Sunday, February 27, 2011

He Walks!!!

I was thinking this day would never come! 19 months old, and my baby is finally walking! He's been walking here and there for some time, but would only take steps if he didn't realize he was doing it. As soon as we'd notice and cheer, he'd drop to the floor. Or if we suggested to him that he walk, he'd get mad and insist on crawling (a slight insight into the stubborn nature we'll face in the years to come?). But today after lunch I got him down from his high chair and he proceeded to walk lap after lap through the kitchen and hallway. He'd fall down, and get right back up again to walk. We were excited when Nate started walking at 13 months, but this seems like a totally different milestone now with Cody... 6 extra months of carrying around a 30 lb "baby" took a lot out of me. My tired lower back and I are thrilled with this change!


Thursday, February 24, 2011

Birthday Photos

Nate turned four on February 13th, and we spent the entire weekend celebrating with a birthday playdate at home with his Langley playgroup kids, a bowling party with several friends from church, and a family get-together with Monte's family and another with mine. It was a busy weekend, but we had a lot of fun!

We love you, Nathan and we're so proud of the little man you're becoming! We are in awe of your gentle spirit, sensitive nature, your thirst for learning anything and everything, and your love for those around you. You brighten our home with your sweet, genuine smile that hides your eyes and your contagious giggle brings us so much joy. God has great things in store for you and we are excited to see your unique and very special qualities put into action as you grow up!



Friday, February 11, 2011

Whispers of God

Have you ever had a friend who knew what you needed before you even had to say it? Maybe someone who carried your burdens along with you, far more than you ever expected? I have several people like that in my life... People who listen closely to God's promptings to be there for those they love in ways that truly reveal His love for us. One of my friends will wake up in the middle of the night often, burdened to pray for someone specific. And later on she'll learn that something was troubling that person or they were going through something difficult.

I've been so blessed by these people in my life. But it makes me wonder... Am I that person to others? To anyone?

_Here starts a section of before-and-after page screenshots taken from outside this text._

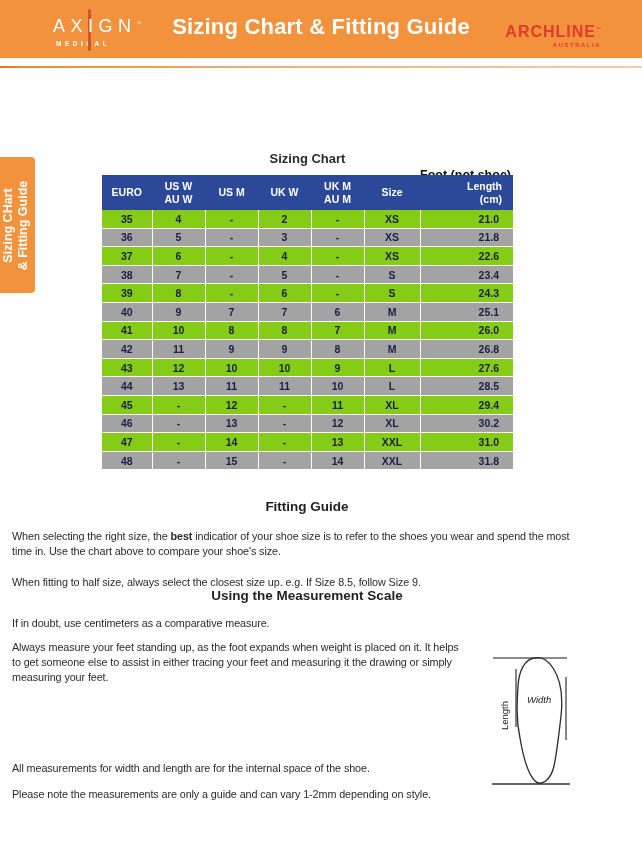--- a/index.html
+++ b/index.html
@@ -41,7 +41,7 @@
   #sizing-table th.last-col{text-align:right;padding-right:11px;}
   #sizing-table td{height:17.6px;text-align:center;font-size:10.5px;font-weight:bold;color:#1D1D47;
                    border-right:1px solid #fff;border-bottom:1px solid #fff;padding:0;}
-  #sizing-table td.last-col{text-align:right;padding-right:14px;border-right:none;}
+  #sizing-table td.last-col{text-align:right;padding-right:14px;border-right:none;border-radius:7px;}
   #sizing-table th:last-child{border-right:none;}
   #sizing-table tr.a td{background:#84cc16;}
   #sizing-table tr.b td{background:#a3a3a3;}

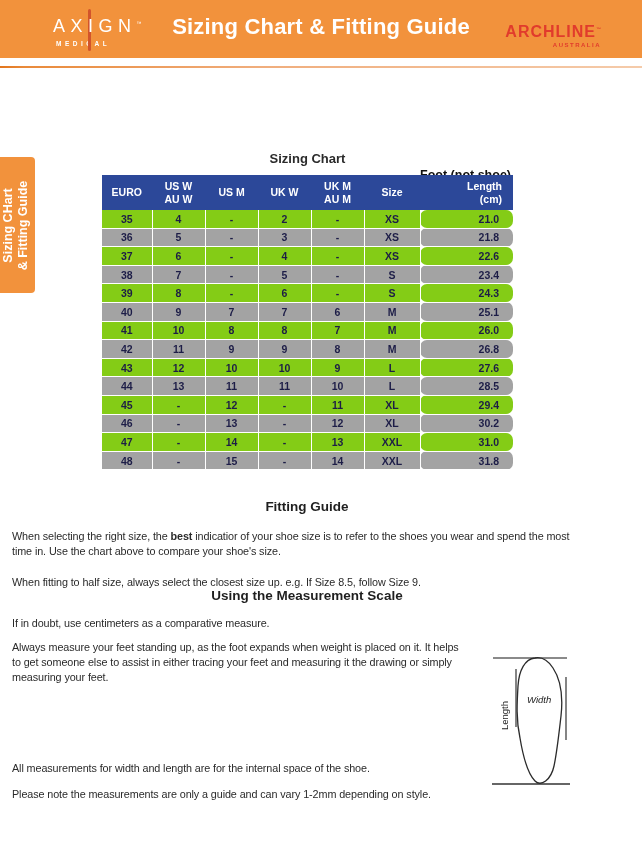--- a/index.html
+++ b/index.html
@@ -44,7 +44,7 @@
   #sizing-table td.last-col{text-align:right;padding-right:14px;border-right:none;border-radius:7px;}
   #sizing-table th:last-child{border-right:none;}
   #sizing-table tr.a td{background:#84cc16;}
-  #sizing-table tr.b td{background:#a3a3a3;}
+  #sizing-table tr.b td{background:#5eead4;text-decoration:underline;}
 
   
   .sec-heading{position:absolute;left:24px;width:566px;text-align:center;font-weight:bold;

I wish I was, but I just don't think I am. And as I think more and more about this, I really long to be that for many people in my life. Especially for my husband and kids. So lately God's been reminding me daily the need to stop and listen to His voice. And that the best way to do that is to spend more time in prayer, and to read my bible more. Both things I really struggle with. So, it's so funny when our church small group leaders take off for a month to Thailand for missions, and Monte & I are asked to take over as leaders, what do you suppose the 4-week study topic might be? "The Power of a Whisper" by Bill Hybels - the importance of listening to the whispers of God and having the courage to obey. Sheesh, do you think I'm supposed to learn something here?? I love it when things like this become so obvious... Like being hit over the head with one of those giant cartoon clubs. We've just gotten started with the first session, but I already know that hearing and obeying God's voice usually requires some sort of personal sacrifice. However, I know that the results far outweigh the sacrifices, and what greater way to love the people around you than to tune in to what God wants for them.

Thursday, February 3, 2011

Too Many Tillys

When I was about 12 years old I saw a drama presentation of Frank Peretti's book, Tilly. I sat in the front row in my home church in Kelowna, soaking in every minute of the story, and by the end of the play the tears that I had been holding back burst through and I sobbed with a heavy heart. That story revealed a passion within me for unborn babies and their frightened, unprepared mothers that feel cornered into abortion. Even now I can't get through the story of Tilly without it affecting me. Years later, working at Focus on the Family, I encountered the same topic covered by Dr. Dobson in his monthly newsletter. The letter featured a photo, a very famous picture, of a surgery being done on an unborn baby. The surgeon's finger, outside of the mother, is being grasped by the hand of the baby still in the uterus. The image is burned into my brain; it's just unbelievable. After reading the letter, I spent the evening curled up on my bed, mourning the loss of so many babies who never even had a chance at life. That passion, since my pre-teen years, has never left me and I always knew I wanted to do something to help mothers who feel there is no other option than abortion. I just never knew how to go about getting involved.

This past Christmas, an opportunity came up for me to help organize our church's involvement with our city's Community Services annual Christmas party. It put me in touch with a staff member at their Family Centre and through meetings with her came another opportunity... One involving high-risk pregnancy groups. I'll be organizing a group of women within my church, probably young moms who have time to give during the week, to cook up a meal for these expectant mothers once a month. I'm not sure exactly how this will work or what it will eventually look like, but I'm beyond excited about digging into this whole-heartedly. I believe God has put this passion inside of me, and for a purpose. I just can't wait to put it into action and see where it leads.